- _TASK GOAL_: Could you repeat the records below exactly, leaving the pictures out?

[Records contained in a dataset]
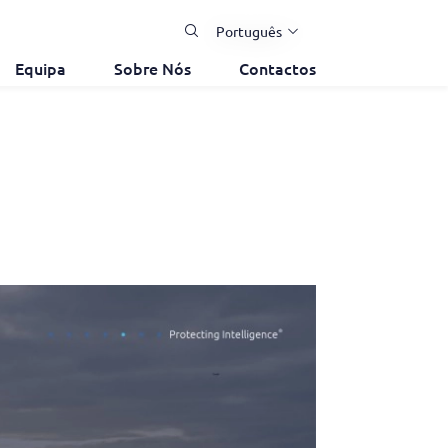
Português
Equipa
Sobre Nós
Contactos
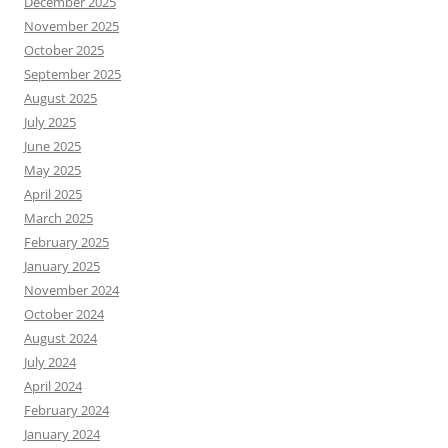
December 2025
November 2025
October 2025
September 2025
August 2025
July 2025
June 2025
May 2025
April 2025
March 2025
February 2025
January 2025
November 2024
October 2024
August 2024
July 2024
April 2024
February 2024
January 2024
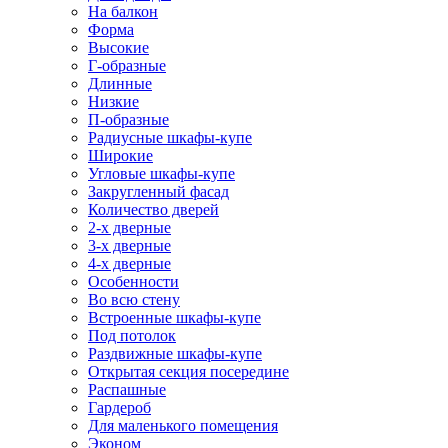
На балкон
Форма
Высокие
Г-образные
Длинные
Низкие
П-образные
Радиусные шкафы-купе
Широкие
Угловые шкафы-купе
Закругленный фасад
Количество дверей
2-х дверные
3-х дверные
4-х дверные
Особенности
Во всю стену
Встроенные шкафы-купе
Под потолок
Раздвижные шкафы-купе
Открытая секция посередине
Распашные
Гардероб
Для маленького помещения
Эконом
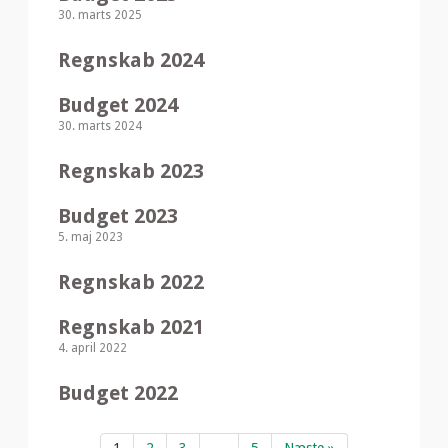
30. marts 2025
Regnskab 2024
Budget 2024
30. marts 2024
Regnskab 2023
Budget 2023
5. maj 2023
Regnskab 2022
Regnskab 2021
4. april 2022
Budget 2022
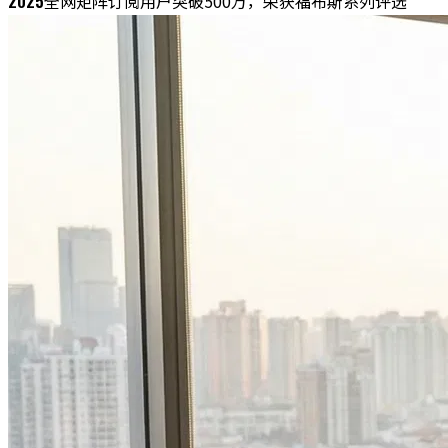
2025
全网矩阵订阅用户突破500万，荣获福布斯系列评选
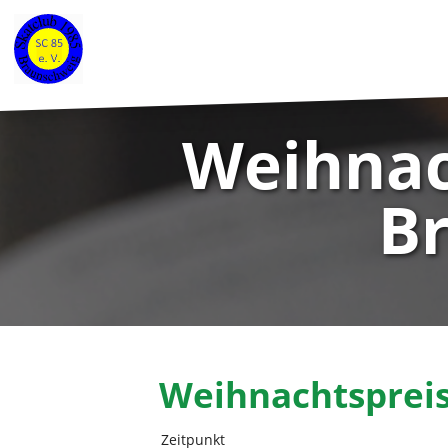
Weihnac
Br
Weihnachtspreis
Zeitpunkt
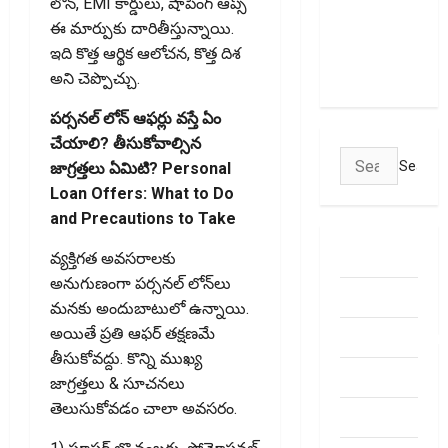
లోన్, EMI కార్డులు, షాపింగ్ ఆప్స్
Transactions
ఈ మార్పుకు దారితీస్తున్నాయి.
May Attract
ఇది కొత్త ఆర్థిక ఆలోచన, కొత్త దిశ
Charges
అని చెప్పొచ్చు.
ప‌ర్స‌న‌ల్ లోన్ ఆఫ‌ర్లు వ‌స్తే ఏం
చేయాలి? తీసుకోవాల్సిన
Search
జాగ్ర‌త్త‌లు ఏమిటి? Personal
for:
Loan Offers: What to Do
and Precautions to Take
ABOUT US
వ్యక్తిగత అవసరాలకు
అనుగుణంగా పర్సనల్ లోన్‌లు
Contact Us
మనకు అందుబాటులో ఉన్నాయి.
అయితే ప్రతి ఆఫర్ తక్షణమే
dhanammoolam.
తీసుకోవద్దు. కొన్ని ముఖ్య
Disclaimer
జాగ్రత్తలు & సూచనలు
తెలుసుకోవడం చాలా అవసరం.
HOME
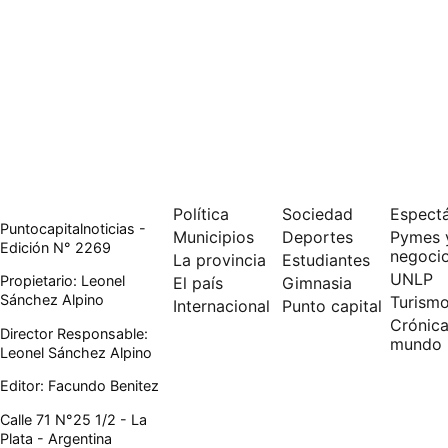
Política
Sociedad
Espect
Puntocapitalnoticias -
Municipios
Deportes
Pymes 
Edición N° 2269
negoci
La provincia
Estudiantes
UNLP
Propietario: Leonel
El país
Gimnasia
Sánchez Alpino
Turism
Internacional
Punto capital
Crónica
Director Responsable:
mundo
Leonel Sánchez Alpino
Editor: Facundo Benitez
Calle 71 N°25 1/2 - La
Plata - Argentina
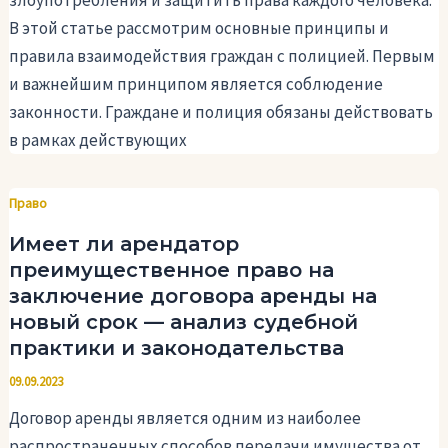
злоупотребления и защитить права каждого человека.
В этой статье рассмотрим основные принципы и
правила взаимодействия граждан с полицией. Первым
и важнейшим принципом является соблюдение
законности. Граждане и полиция обязаны действовать
в рамках действующих
Право
Имеет ли арендатор
преимущественное право на
заключение договора аренды на
новый срок — анализ судебной
практики и законодательства
09.09.2023
Договор аренды является одним из наиболее
распространенных способов передачи имущества от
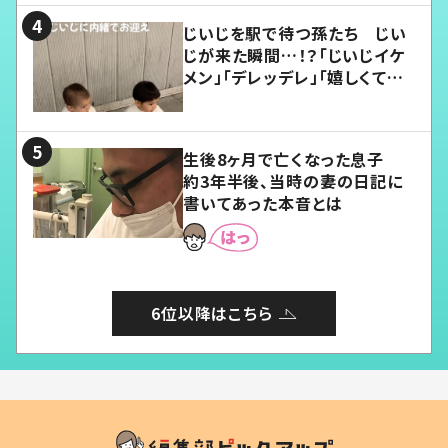
じいじを駅で待つ孫たち じい
じが来た瞬間…！？「じいじイケ
メン」「デレッデレ」「嬉しくて可
愛くてたまらない」「幸せになれ
る」
生後8ヶ月で亡くなった息子
約3年半後、当時の妻の日記に
書いてあった本音とは
6位以降はこちら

- _YOUR RESPONSE_:
Português
Equipa
Sobre Nós
Contactos
December 2025
November 2025
October 2025
September 2025
August 2025
July 2025
June 2025
May 2025
April 2025
March 2025
February 2025
January 2025
November 2024
October 2024
August 2024
July 2024
April 2024
February 2024
January 2024
На балкон
Форма
Высокие
Г-образные
Длинные
Низкие
П-образные
Радиусные шкафы-купе
Широкие
Угловые шкафы-купе
Закругленный фасад
Количество дверей
2-х дверные
3-х дверные
4-х дверные
Особенности
Во всю стену
Встроенные шкафы-купе
Под потолок
Раздвижные шкафы-купе
Открытая секция посередине
Распашные
Гардероб
Для маленького помещения
Эконом
30. marts 2025
Regnskab 2024
Budget 2024
30. marts 2024
Regnskab 2023
Budget 2023
5. maj 2023
Regnskab 2022
Regnskab 2021
4. april 2022
Budget 2022
2025
全网矩阵订阅用户突破500万，荣获福布斯系列评选
Weihnac
Br
Weihnachtspreis
Zeitpunkt
లోన్, EMI కార్డులు, షాపింగ్ ఆప్స్
Transactions
ఈ మార్పుకు దారితీస్తున్నాయి.
May Attract
ఇది కొత్త ఆర్థిక ఆలోచన, కొత్త దిశ
Charges
అని చెప్పొచ్చు.
ప‌ర్స‌న‌ల్ లోన్ ఆఫ‌ర్లు వ‌స్తే ఏం
చేయాలి? తీసుకోవాల్సిన
Search
జాగ్ర‌త్త‌లు ఏమిటి? Personal
for:
Loan Offers: What to Do
and Precautions to Take
ABOUT US
వ్యక్తిగత అవసరాలకు
అనుగుణంగా పర్సనల్ లోన్‌లు
Contact Us
మనకు అందుబాటులో ఉన్నాయి.
అయితే ప్రతి ఆఫర్ తక్షణమే
dhanammoolam.
తీసుకోవద్దు. కొన్ని ముఖ్య
Disclaimer
జాగ్రత్తలు & సూచనలు
తెలుసుకోవడం చాలా అవసరం.
HOME
Política
Sociedad
Espect
Puntocapitalnoticias -
Municipios
Deportes
Pymes 
Edición N° 2269
negoci
La provincia
Estudiantes
UNLP
Propietario: Leonel
El país
Gimnasia
Sánchez Alpino
Turism
Internacional
Punto capital
Crónica
Director Responsable:
mundo
Leonel Sánchez Alpino
Editor: Facundo Benitez
Calle 71 N°25 1/2 - La
Plata - Argentina
злоупотребления и защитить права каждого человека.
В этой статье рассмотрим основные принципы и
правила взаимодействия граждан с полицией. Первым
и важнейшим принципом является соблюдение
законности. Граждане и полиция обязаны действовать
в рамках действующих
Право
Имеет ли арендатор
преимущественное право на
заключение договора аренды на
новый срок — анализ судебной
практики и законодательства
09.09.2023
Договор аренды является одним из наиболее
распространенных способов передачи имущества от
じいじを駅で待つ孫たち じい
じが来た瞬間…！？「じいじイケ
メン」「デレッデレ」「嬉しくて可
愛くてたまらない」「幸せになれ
る」
生後8ヶ月で亡くなった息子
約3年半後、当時の妻の日記に
書いてあった本音とは
6位以降はこちら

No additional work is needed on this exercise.